#### Exercise directions
Answer these questions from the text on Nightfall sample data sets:
(a) What can the de-identified data be used to test?
(b) What happens with detection rules whose confidence thresholds are higher than the listed result?
(c) How is the quality of recall determined?

#### Provided text
Links
Comment on page

Nightfall Sample Data Sets

These data sets include multiple examples of various data types, the expected result a DLP solution should produce, along with a justification where appropriate. This data is de-identified, and can be used to test detection in any DLP platform.
Nightfall testing notes: If using the following test data in Nightfall, ensure your detection rules have the appropriate confidence setting to trigger the results where appropriate. Detection rules with confidence thresholds higher than the listed result will not trigger.

Detection Success Criteria

Detection engine efficacy can be broken down into two categories:
  • Recall: Does the solution find the most sensitive data? When deployed in production, it is important that a detection engine is able to find the most relevant or sensitive data amidst vast amounts of structured and unstructured data. A strong detection engine will be able to extract text from many different file types and extract the content differently for each of those sources (OCR for images, row/column context for tabular data). Also, the context surrounding findings must be taken into consideration and should produce a confidence score or likelihood of occurrence so that one can tune the levels of recall vs. precision. The quality of recall can be determined by confirming True Positives.

Stored data
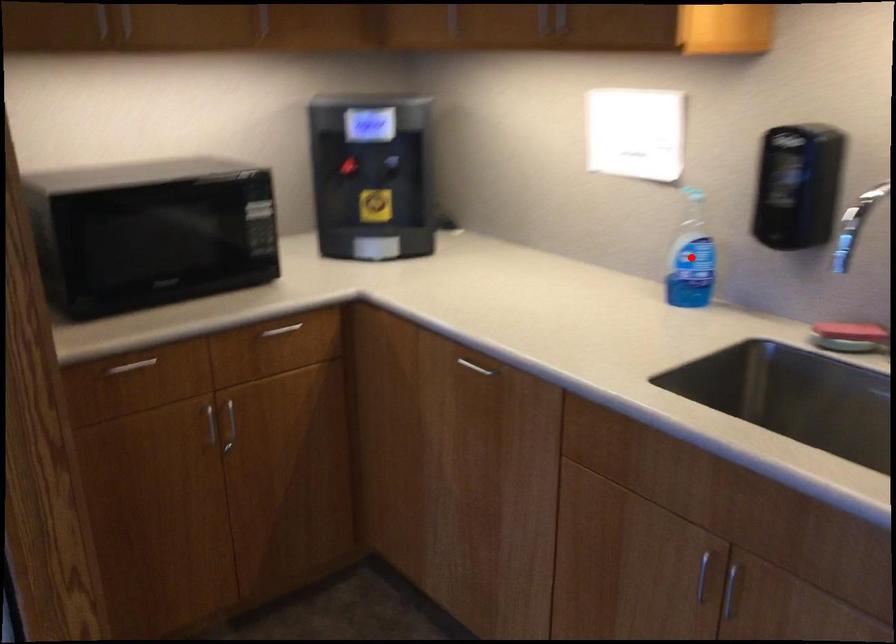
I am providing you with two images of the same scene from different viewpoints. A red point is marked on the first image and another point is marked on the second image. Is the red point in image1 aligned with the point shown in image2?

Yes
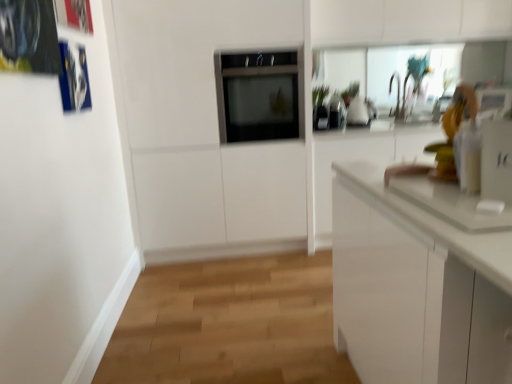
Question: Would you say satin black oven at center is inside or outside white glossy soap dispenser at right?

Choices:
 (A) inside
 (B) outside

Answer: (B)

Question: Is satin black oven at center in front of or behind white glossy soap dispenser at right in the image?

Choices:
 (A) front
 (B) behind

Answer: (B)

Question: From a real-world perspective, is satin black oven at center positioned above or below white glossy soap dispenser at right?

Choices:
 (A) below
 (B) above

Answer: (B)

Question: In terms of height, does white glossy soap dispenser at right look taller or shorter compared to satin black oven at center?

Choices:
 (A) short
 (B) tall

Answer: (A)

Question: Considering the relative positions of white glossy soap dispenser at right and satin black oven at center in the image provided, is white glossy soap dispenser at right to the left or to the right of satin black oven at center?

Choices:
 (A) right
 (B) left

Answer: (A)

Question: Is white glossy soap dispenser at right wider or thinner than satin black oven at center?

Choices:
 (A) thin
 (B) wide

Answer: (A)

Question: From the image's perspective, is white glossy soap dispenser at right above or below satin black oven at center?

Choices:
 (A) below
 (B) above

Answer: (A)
==
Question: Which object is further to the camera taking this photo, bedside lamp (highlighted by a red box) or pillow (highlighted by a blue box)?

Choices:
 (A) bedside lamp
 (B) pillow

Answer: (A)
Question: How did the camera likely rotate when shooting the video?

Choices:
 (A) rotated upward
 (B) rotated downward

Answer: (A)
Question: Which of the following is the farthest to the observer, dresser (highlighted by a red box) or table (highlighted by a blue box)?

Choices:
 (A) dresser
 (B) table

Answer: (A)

#### Solution to the exercise
(a) Detection in any DLP platform.
(b) They will not trigger.
(c) By confirming True Positives.